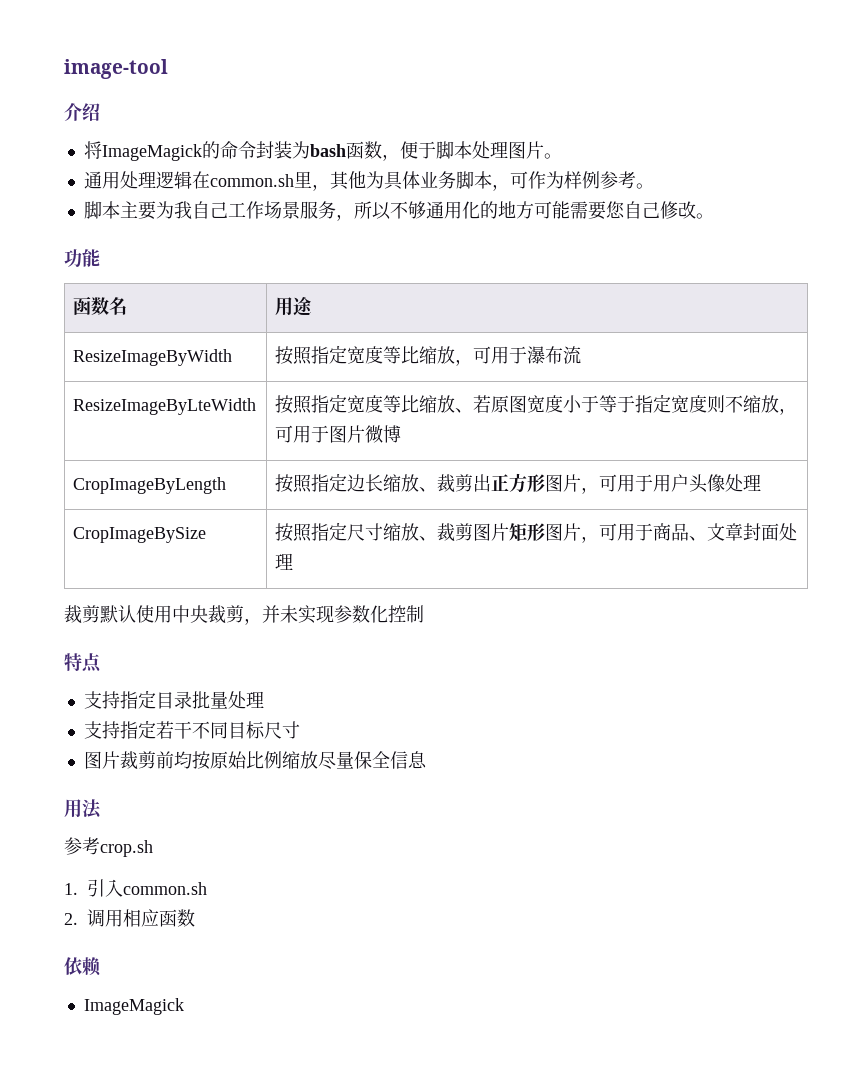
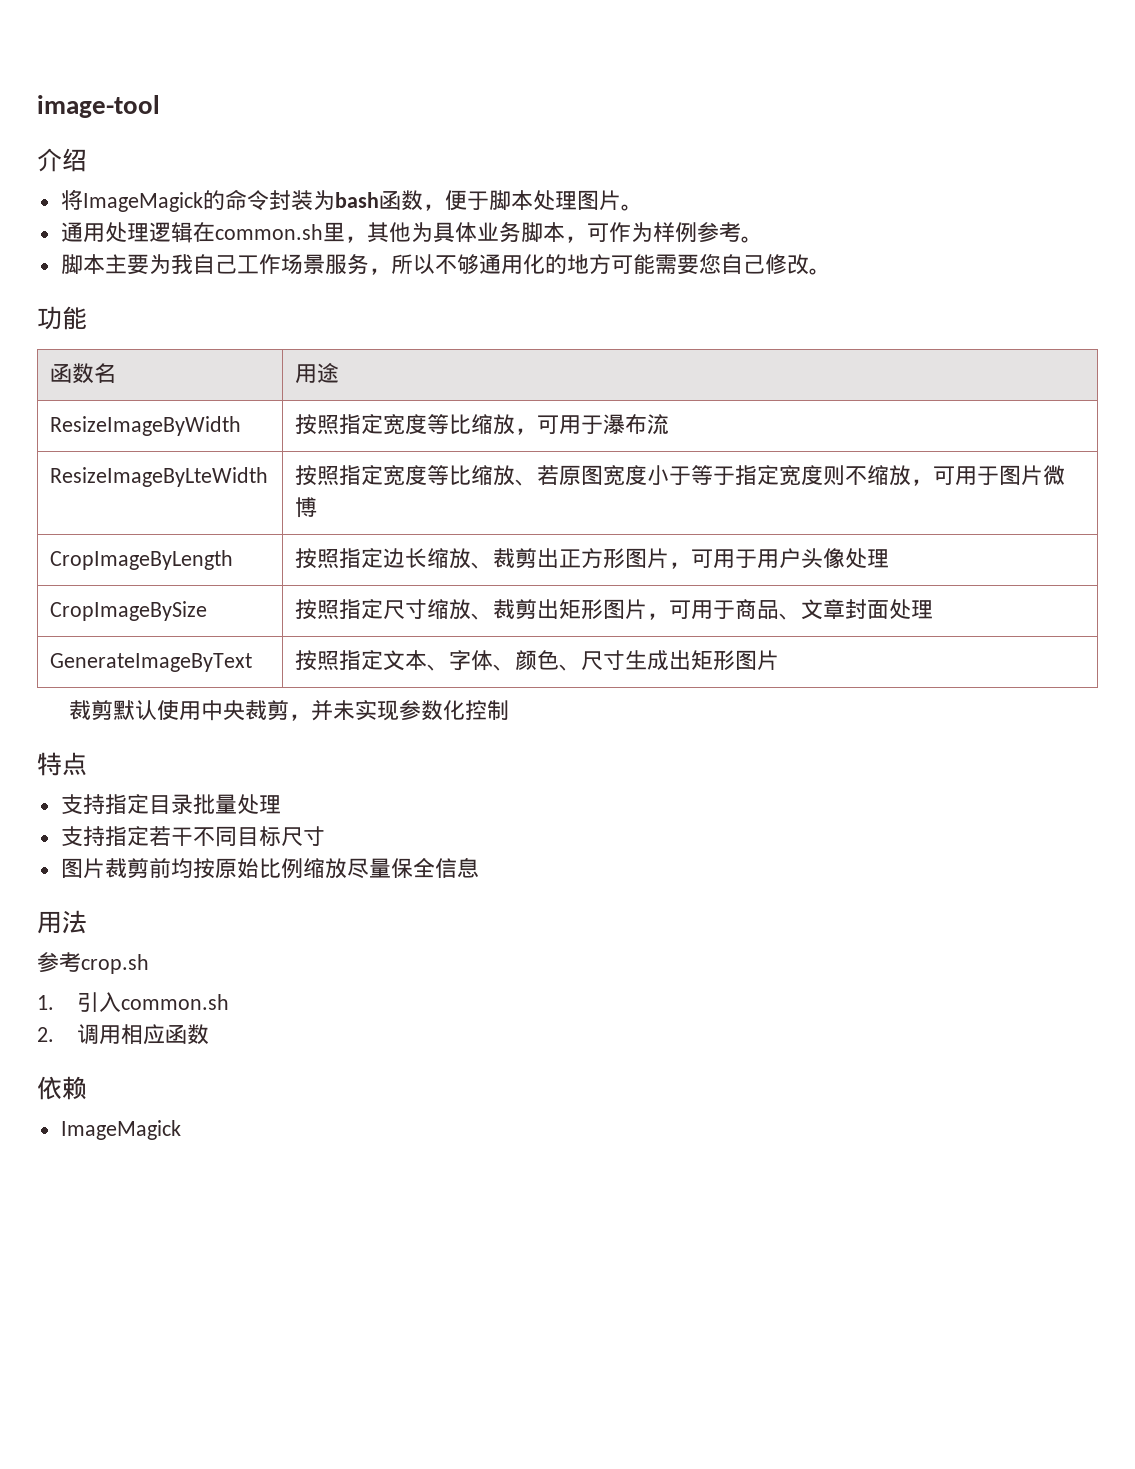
[473,523,510,541] 图片 -> [537,599,560,619] 出
(294, 561) none -> [50,653,253,672] [295,650,780,671] // GenerateImageByText | 按照指定文本、字体、颜色、尺寸生成出矩形图片

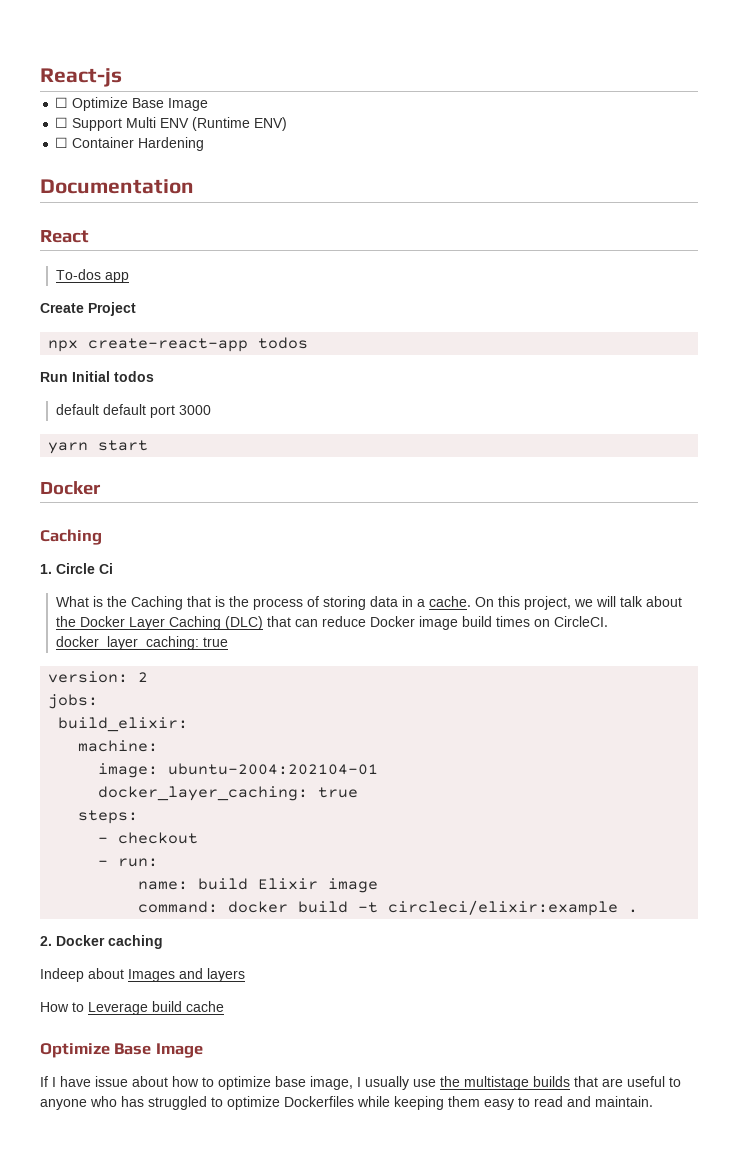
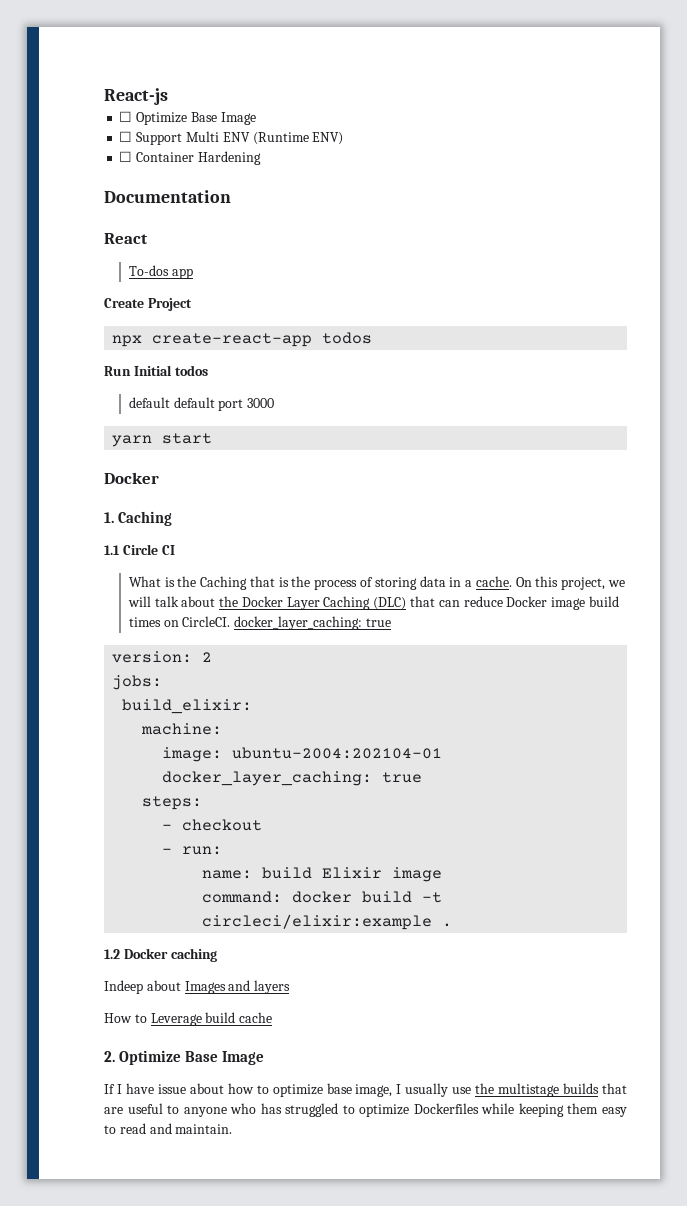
(101, 488) none -> [104,512,114,523] 1.
[40,563,113,574] 1. Circle Ci -> [104,544,175,555] 1.1 Circle CI
[40,936,52,946] 2. -> [104,949,120,959] 1.2
(224, 1006) none -> [104,1051,115,1062] 2.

| TASK TO CARRY OUT |
Exactly as written, return every line of the listing, but not the pictures.

| RESPONSE FOR THIS EXERCISE |
[473,523,510,541] 图片 -> [537,599,560,619] 出
(294, 561) none -> [50,653,253,672] [295,650,780,671] // GenerateImageByText | 按照指定文本、字体、颜色、尺寸生成出矩形图片

(101, 488) none -> [104,512,114,523] 1.
[40,563,113,574] 1. Circle Ci -> [104,544,175,555] 1.1 Circle CI
[40,936,52,946] 2. -> [104,949,120,959] 1.2
(224, 1006) none -> [104,1051,115,1062] 2.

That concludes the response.